[Exercise brief] Copy out everything in the records below, starting at the line that contains "state / province: Oaxaca" and running down to the end of the records, reproducing each line without any change.

[Source data]
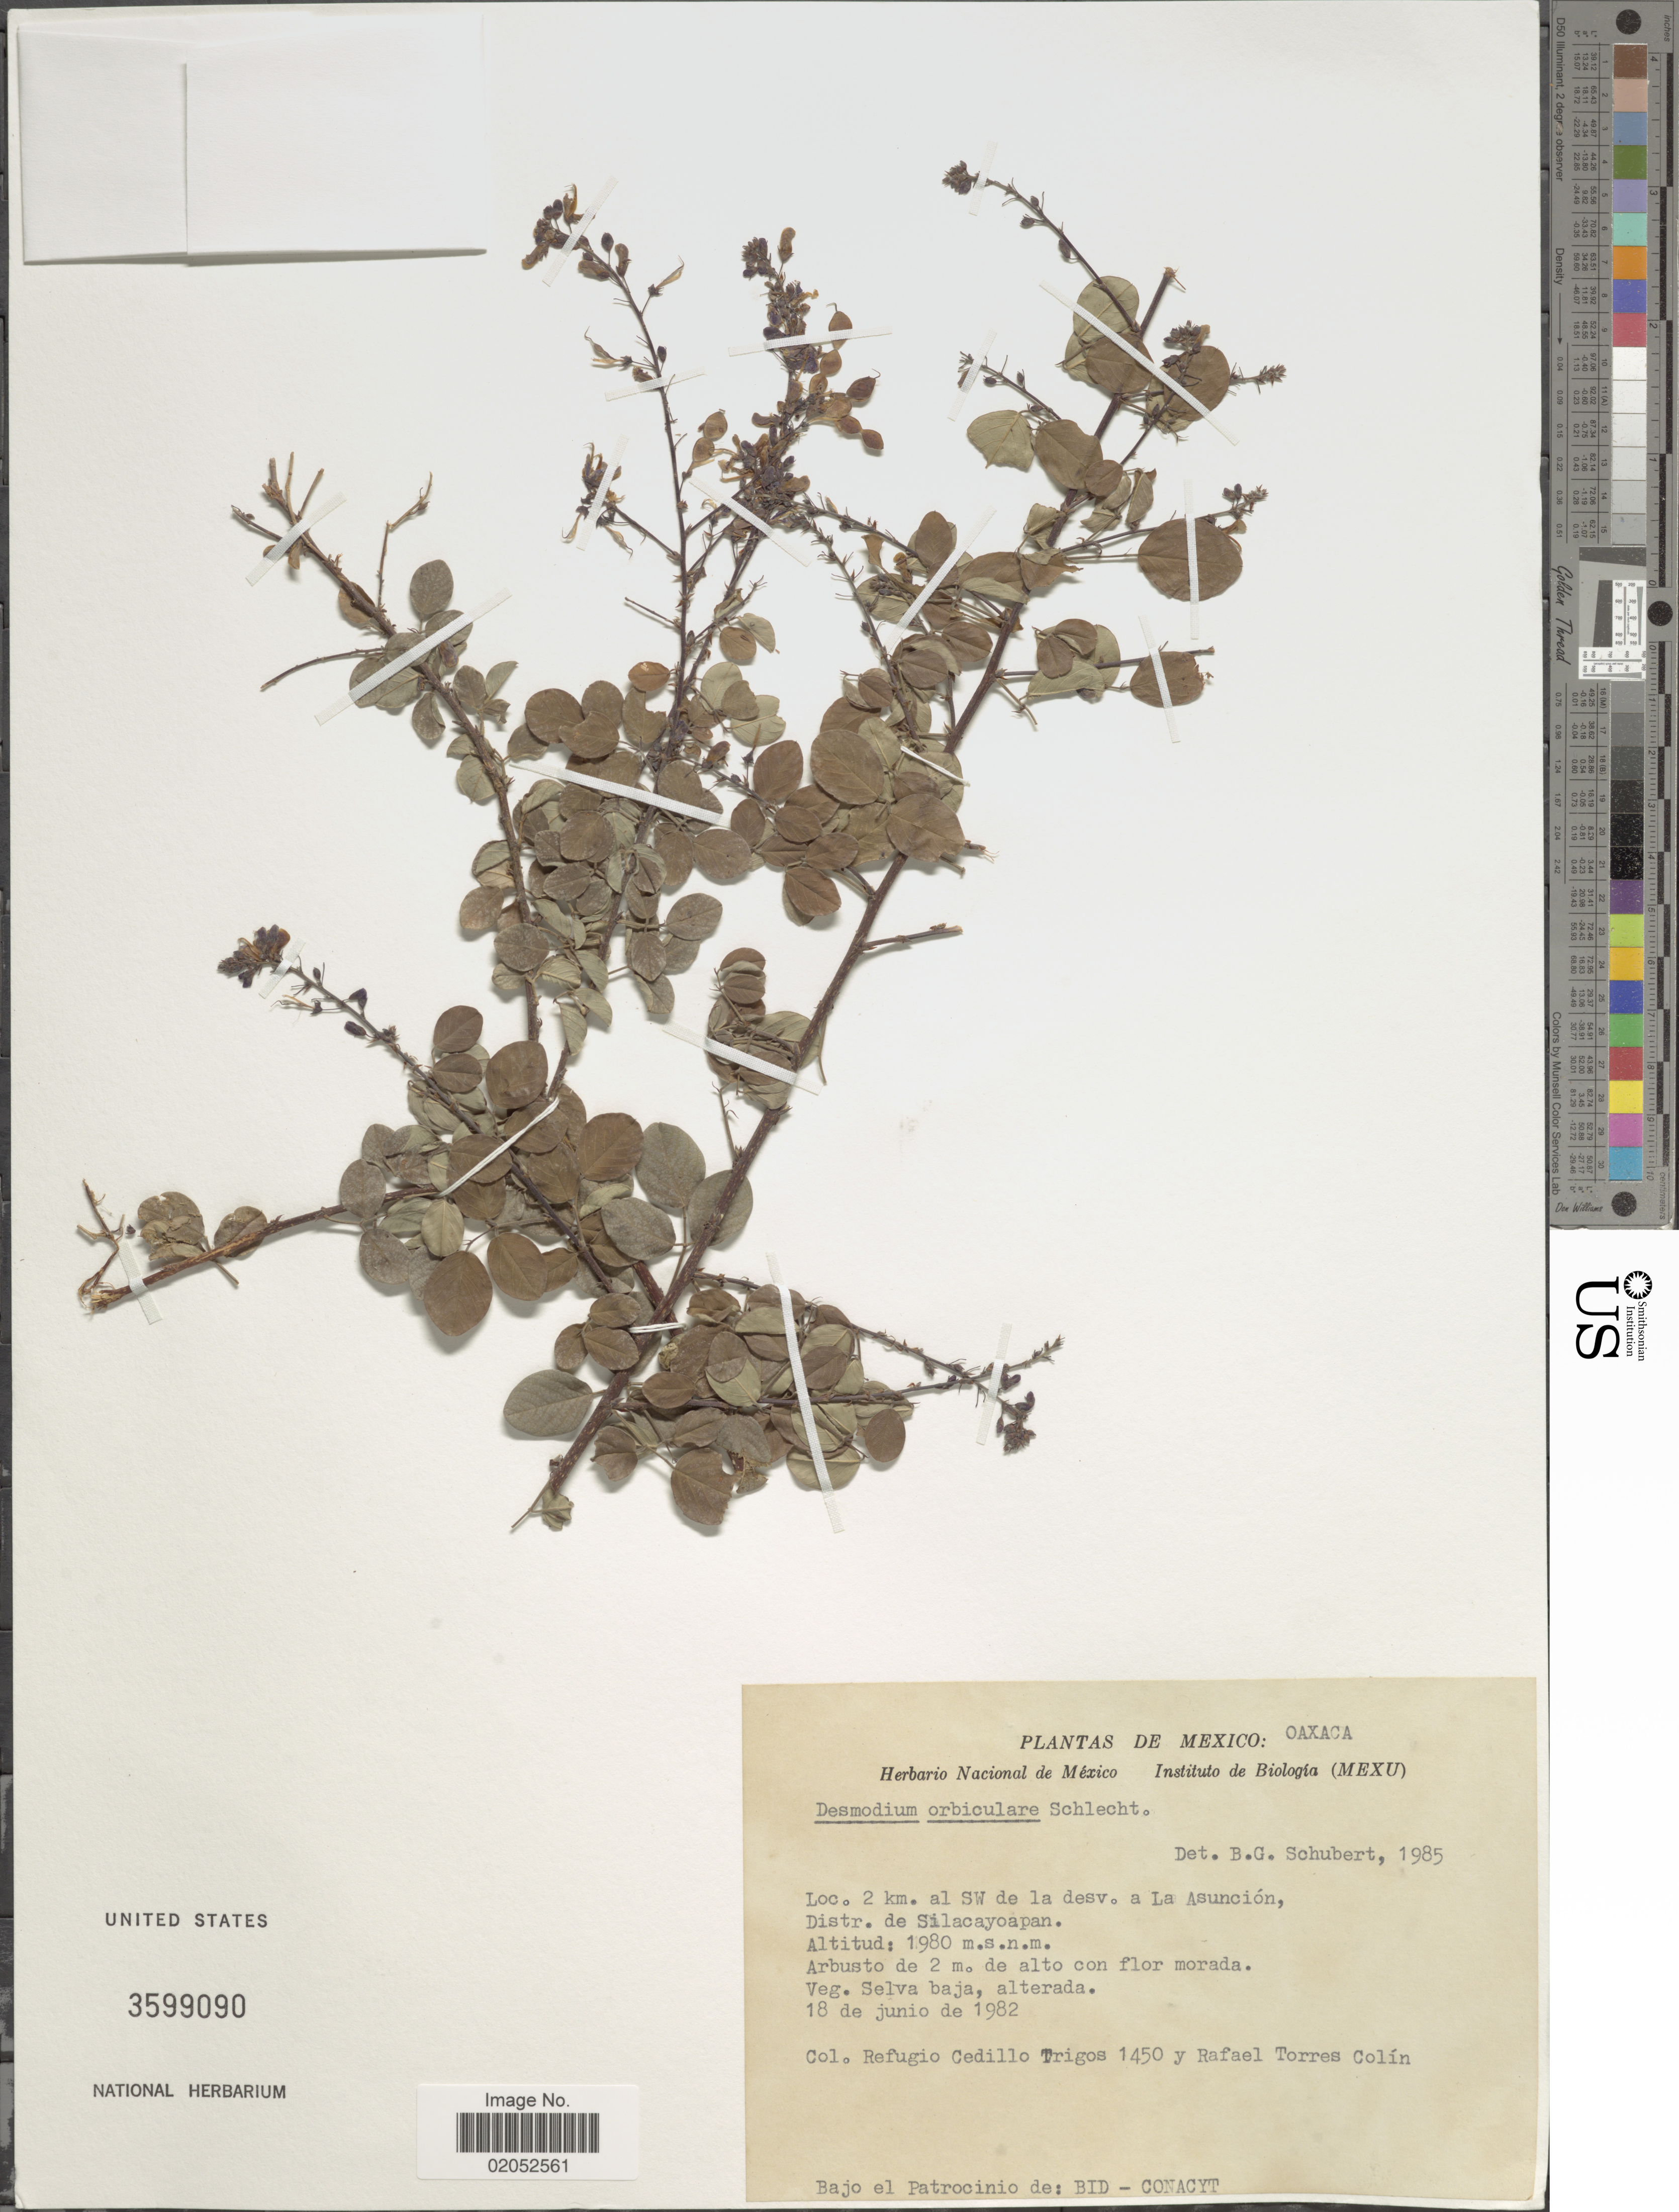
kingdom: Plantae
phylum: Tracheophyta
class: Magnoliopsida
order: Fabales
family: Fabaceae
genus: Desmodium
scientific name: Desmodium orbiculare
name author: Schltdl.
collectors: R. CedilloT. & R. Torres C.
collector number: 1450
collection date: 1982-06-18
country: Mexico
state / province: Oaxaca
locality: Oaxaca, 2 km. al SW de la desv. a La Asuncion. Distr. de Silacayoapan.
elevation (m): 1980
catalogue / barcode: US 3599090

[Answer to this task]
state / province: Oaxaca
locality: Oaxaca, 2 km. al SW de la desv. a La Asuncion. Distr. de Silacayoapan.
elevation (m): 1980
catalogue / barcode: US 3599090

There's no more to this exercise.